Stanford Seminar - From the surface of Mars to the ocean of Enceladus

Robotic Exploration Paradigms

• Robotic exploration has evolved through different paradigms:
  • Exploration 1.0: Fast-paced trial and error missions, successful for the Moon's proximity.
  • Exploration 2.0: Incrementally sophisticated robotic capabilities, successful for Mars.
• Exploration 2.0 may not be suitable for more challenging destinations like icy moons of gas giants.

Robotic Exploration 3.0

• Robotic Exploration 3.0 is proposed with a new adaptive robot called EELS (Exobiology Extended Life Surveyor).
  • EELS is a snake-like robot designed to be highly adaptive, learning from its own experiences and evolving during the mission.
• Exploration 3.0 involves sending a single adaptive robot to an unknown environment, starting with low-complexity tasks and gradually adapting to perform complex tasks.
• The future mission with EELS would involve landing on an icy moon, finding an entrance to a crevasse, exploring the subsurface ocean, collecting samples, and searching for signs of life.

Robot Design and Capabilities

• The robot is viewed as a system of software, hardware, instruments, and ground systems with autonomy, neo-autonomy, and risk-aware autonomy.
• The robot has a modular design with 30 to 48 degrees of freedom, an active skin proposition with rotating screws, and the ability to add payloads anywhere on the body.
• Proceptive control is a key element, allowing the robot to climb without visual feedback by relying on proprioceptive information.
• A version of SLAM from ICP was created, modeling the uncertainty involved in estimation for use by the planner and controller.
• Machine learning was used for acquiring new gate patterns, combining model-free and model-based approaches.

Field Tests and Demonstrations

• Five robots were prototyped, including the 1.0 and 1.5 robots tested in various environments such as ice rinks, the JPL Mars yard, snow mountains, and glaciers.
• The robot demonstrated its versatility by switching to different locomotion modes when encountering obstacles, such as side winding to escape from sand traps.
• The final field test took place at a glacier in Canada, where the robot was tested in various conditions and successfully navigated a moulin, a deep ice channel carved by flowing water.
• The speaker describes a successful test of a robot's vertical mobility in a natural opening.

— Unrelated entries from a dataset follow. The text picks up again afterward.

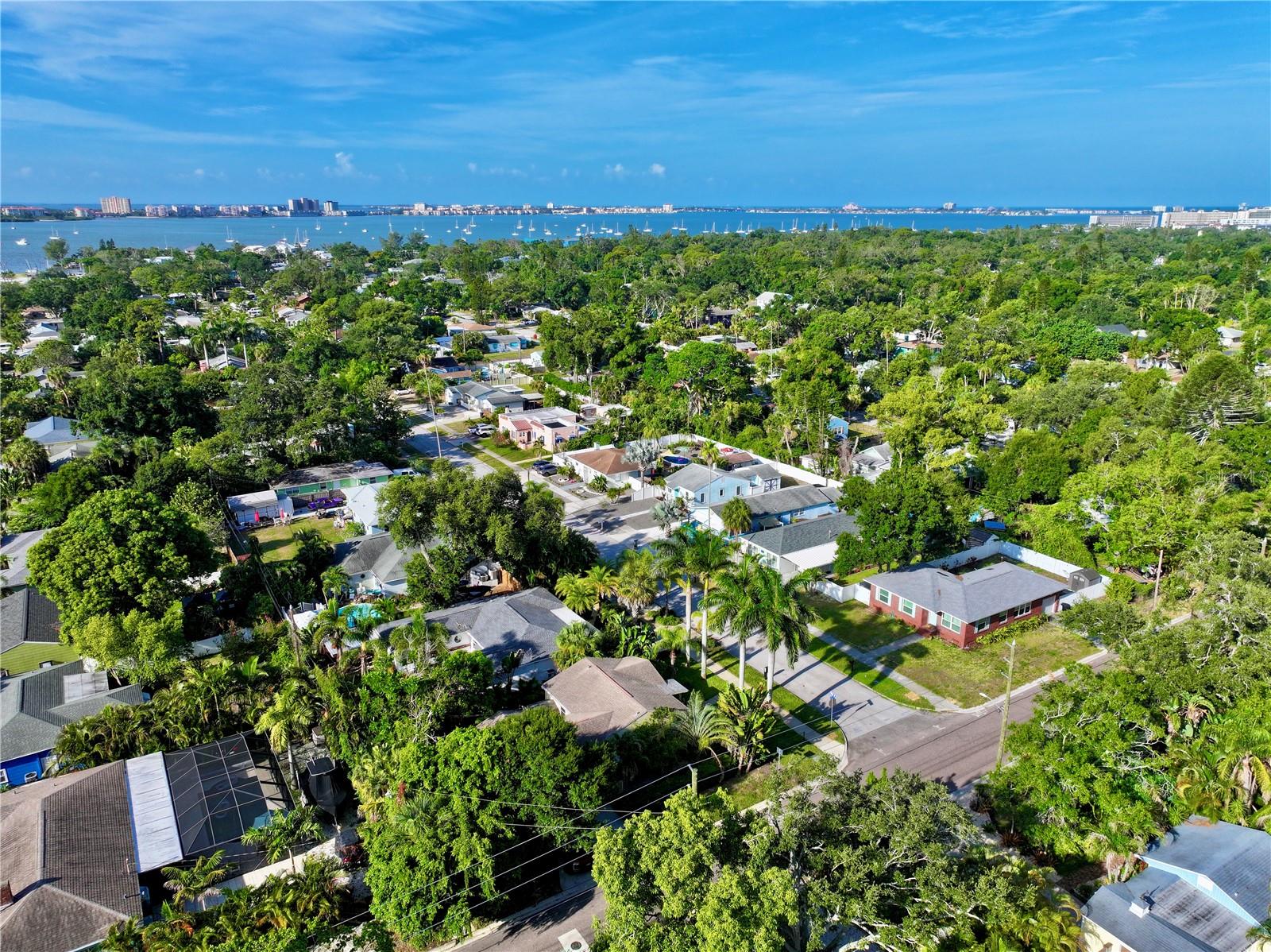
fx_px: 881
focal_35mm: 24
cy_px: 476
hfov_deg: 71.6
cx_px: 636
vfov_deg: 56.8
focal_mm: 12.29
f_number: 2.8
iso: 110
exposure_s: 1/2000
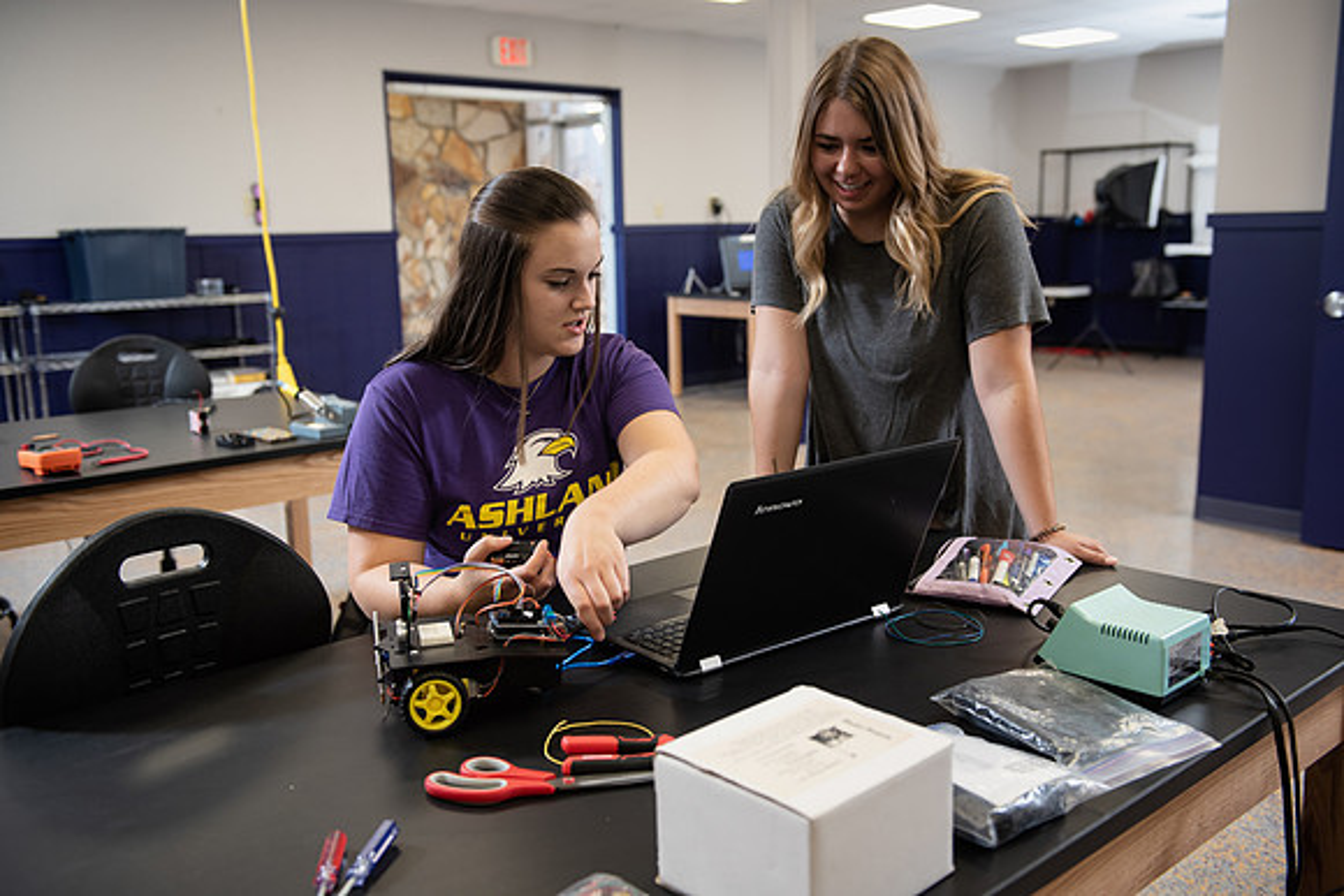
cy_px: 448
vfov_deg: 41.1
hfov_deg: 58.7
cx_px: 672
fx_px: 1195
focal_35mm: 32
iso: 640
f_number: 3.5
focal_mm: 32
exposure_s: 1/200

Risk-Aware Planning and Optimization

• Risk-aware planning involves trading between the level of risk and the desired outcome.
• Joint chance constraint is a mathematical formulation that specifies the probability of violating safety constraints.
• A mathematical trick can decompose the joint chance constraint into manageable individual chance constraints.
• Risk allocation can be viewed as a resource allocation problem where the total risk is distributed over constraints, time, and different places.
• In multi-agent scenarios, risk allocation can be interpreted as a market-based mechanism where agents trade risk at a certain price.
• Dual decomposition converts the primal problem with joint chance constraint into a distributed primal problem and a centralized dual problem.
• The dual problem has only one variable, making it scalable for a large number of agents.

Sequential Decision-Making under Uncertainty

• Mars rover landing and driving is an example of sequential decision-making under uncertainty.
• Co-optimizing each step of the rover's mission can lead to better outcomes compared to optimizing each step separately.
• Chance-constrained nonconvex problems can be solved more efficiently by choosing actions randomly.
• Dual optimization converges exponentially and only takes tens of iterations, making it scalable to large problem sizes.

Challenges and Future Directions

• There is a significant gap between mathematical developments and practical situations in chance-constrained optimal control, especially when distributions are not mathematically favorable or unknown.
• Techniques such as decomposing the distribution into multiple modes and using nonlinear techniques can partially address this gap.

Choice of Snake-Shaped Robot

• The choice of snake-shaped robot for the adaptive strategy was made due to its versatility in adapting to unknown vent widths.

Agile Project Management

• Agile project management and iterative hardware and software changes are crucial for successful real-world robotics projects.